**RECORDS:**
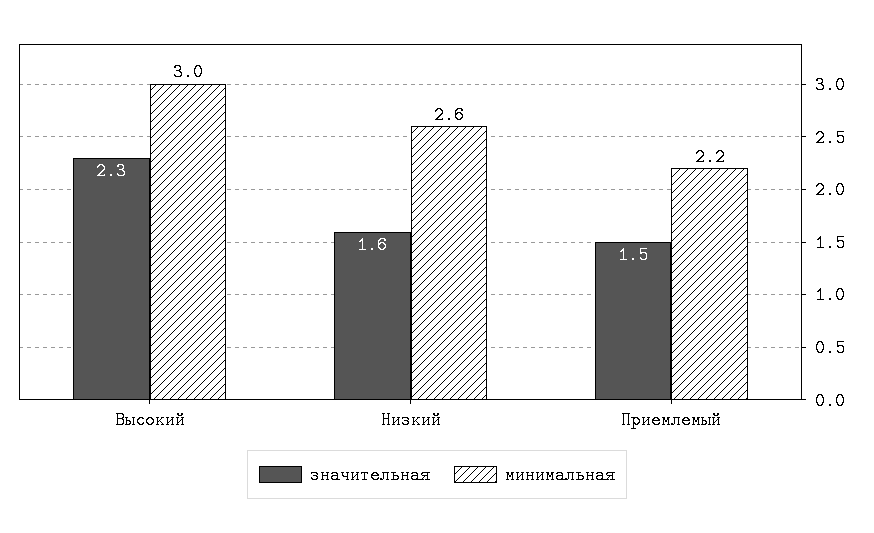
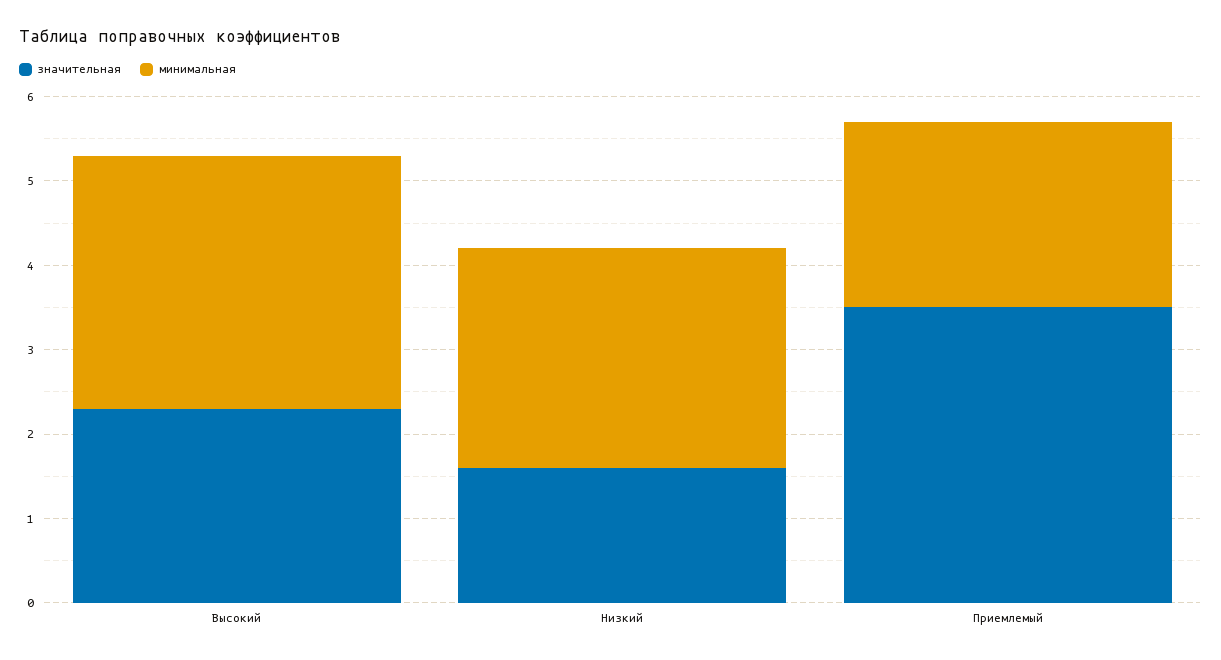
значительная, Приемлемый: 1.5 -> 3.5

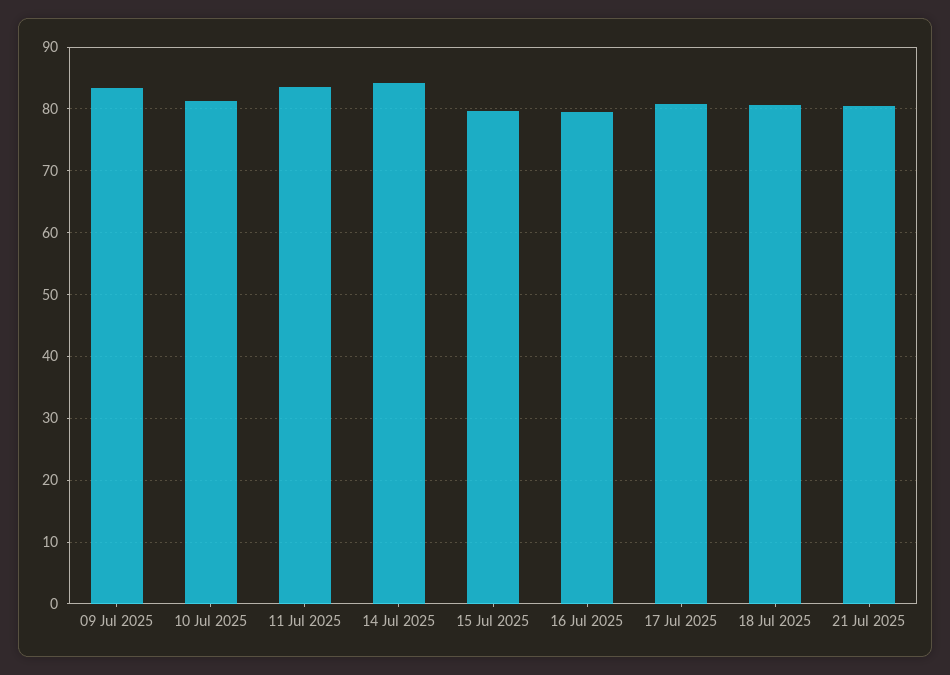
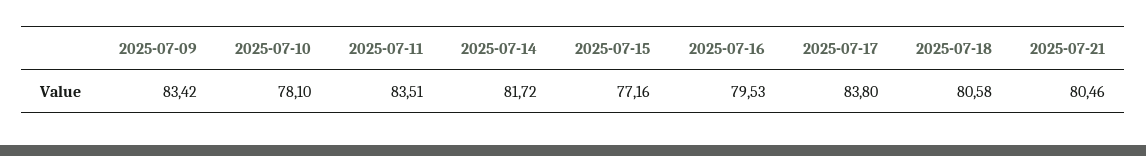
10 Jul 2025: 81 -> 78.1
14 Jul 2025: 84 -> 81.72
15 Jul 2025: 80 -> 77.16
17 Jul 2025: 81 -> 83.8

**TASK GOAL:** Print all entries exactly; skip the pictures.

**EXPECTED ANSWER:**
значительная, Приемлемый: 1.5 -> 3.5

10 Jul 2025: 81 -> 78.1
14 Jul 2025: 84 -> 81.72
15 Jul 2025: 80 -> 77.16
17 Jul 2025: 81 -> 83.8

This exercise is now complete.